No history of Laguna Seca would be complete with the story of the Corkscrew – one of motorsports’ most famous corners. The legend is that the construction foreman drove up the hill and told a bulldozer driver that he was going to lunch. The operator of the bulldozer asked the foreman what the next step in the construction was, to which the foreman told him to just get down the hill “any way you can.” We can thank that bulldozer operator for the hard-left, hard-right layout that is so well-known throughout the world of motorsports.

The early races at Laguna Seca in the late 1950s attracted skilled drivers from around the country

The inaugural race in 1957 saw 35,000 spectators and 100 entrants. The race brought well-known competitors to the track including Carroll Shelby, Jack McAfee, and Richie Ginter. But it was the relatively unknown Pete Lovely and his “plain old Ferrari Testa Rosa” who found himself running second, trying to catch Johnny Von Neumann and his new Ferrari TRC, equipped with a more powerful engine than Lovely’s car. On the last lap Lovely made his move at Turn 9 and took the first ever checkered flag at Laguna Seca.

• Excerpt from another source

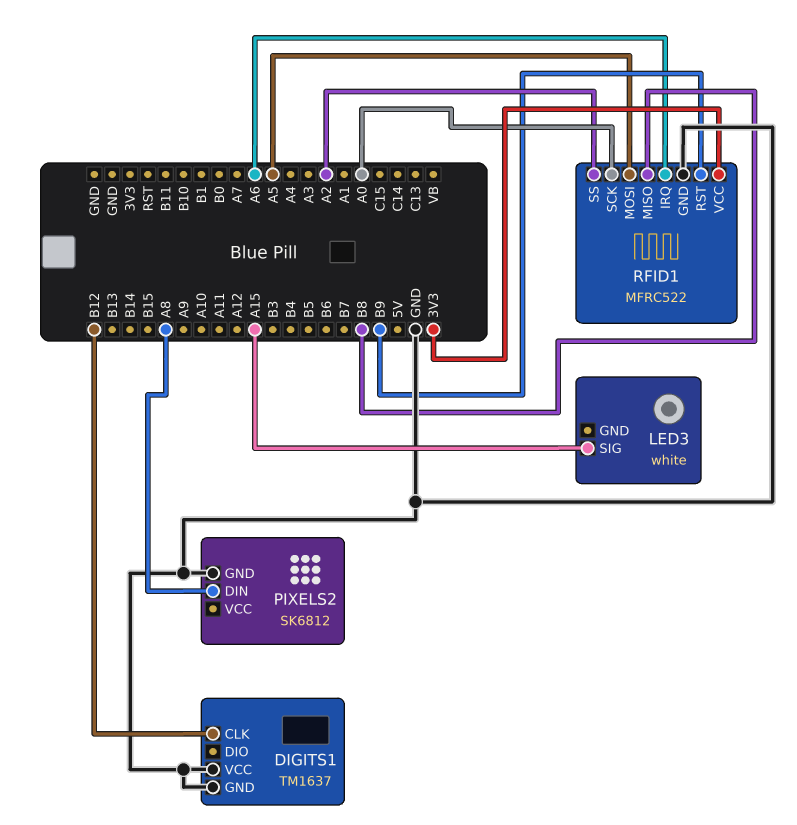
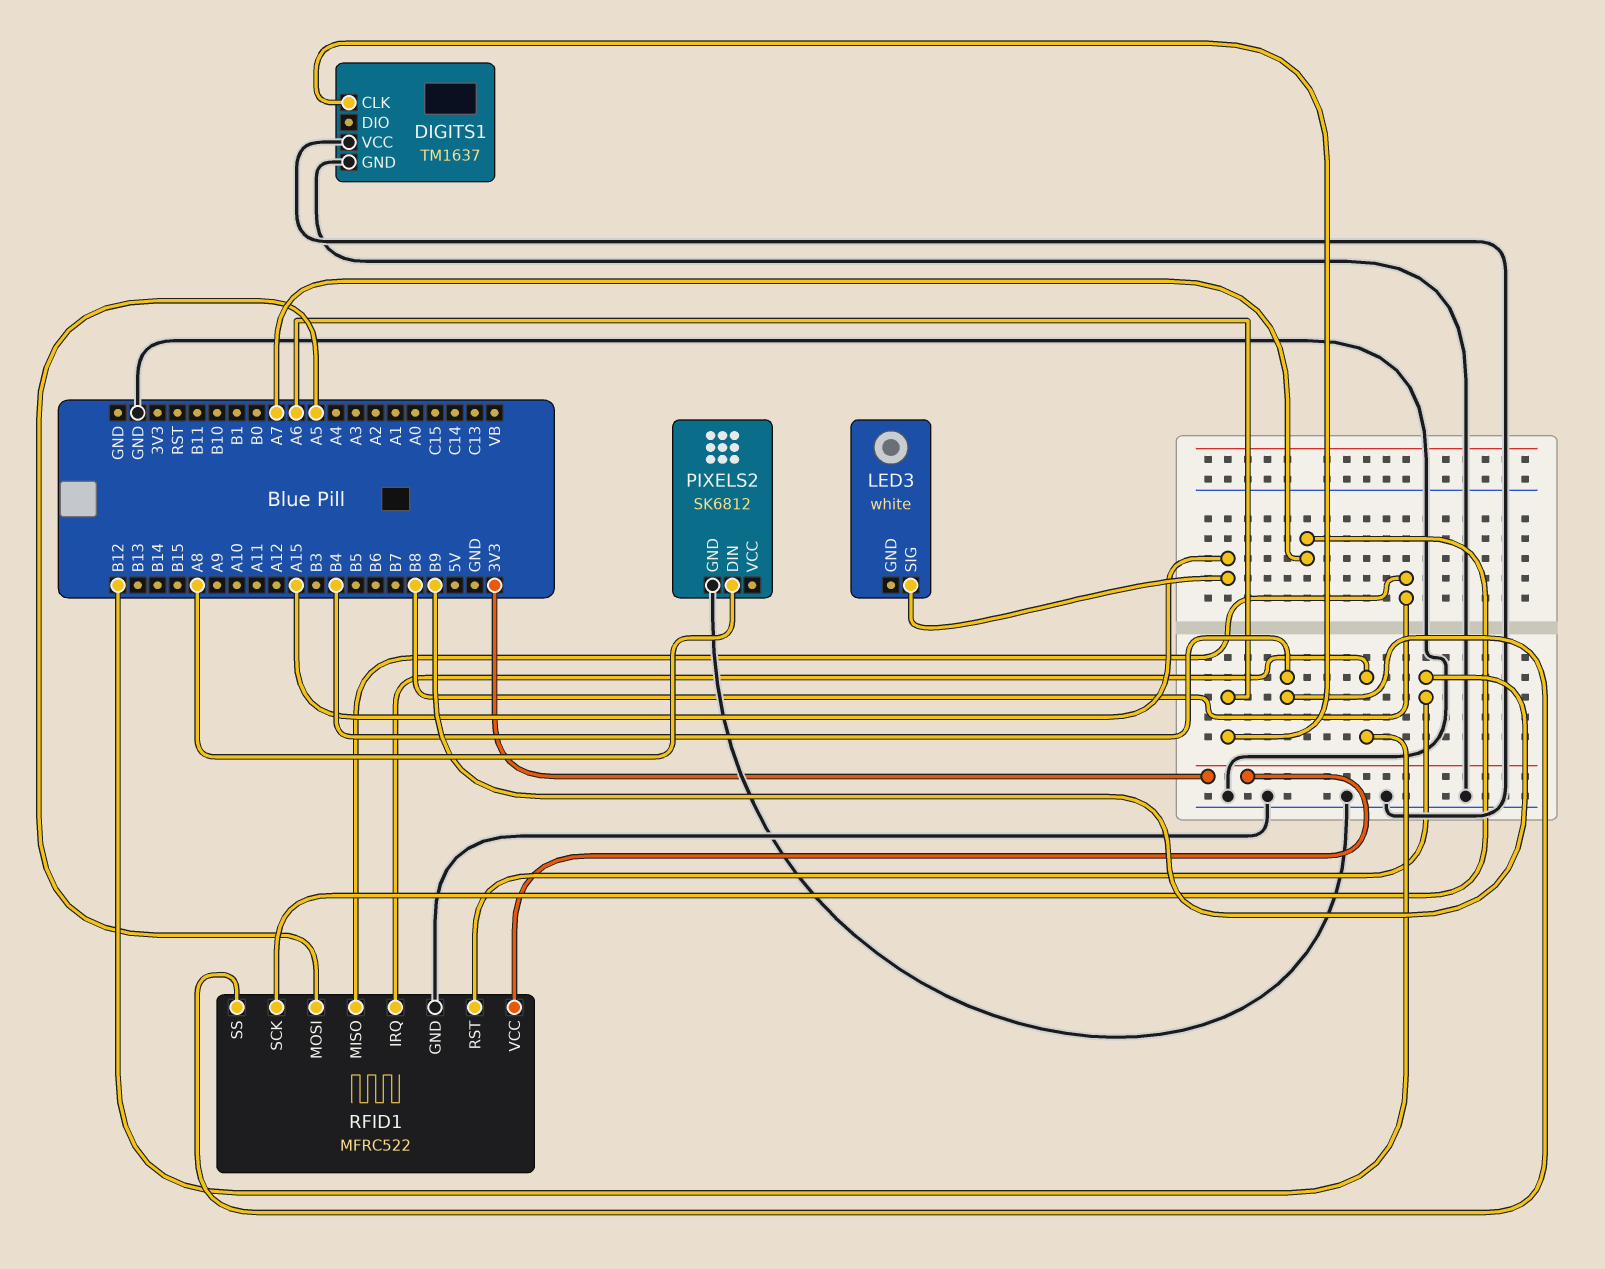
DIGITS1 pin CLK: B12 -> A6
RFID1 pin IRQ: A6 -> B12
RFID1 pin SCK: A0 -> A7
RFID1 pin SS: A2 -> B4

Ed Leslie and Lew Spencer in 1959 at Laguna Seca
Ed Leslie (98) and Lew Spencer (145) in 1959 before "Leslie's Leap" became part of Laguna Seca lore

1959 saw Ed Leslie, a Korean War veteran and pilot for the Army Air Corps, get into the racing game. Behind the wheel of his Austin Healey 100, riding on double-spoked wheels, he found himself leading the pack at Laguna Seca when he went into Turn 4 flat out and one of his wheels buckled under the stress, sending him off the end of the road. Fortunately he was able to escape the incident unhurt, but it was that moment that gave birth to the name “Leslie’s Leap” for Turn 4.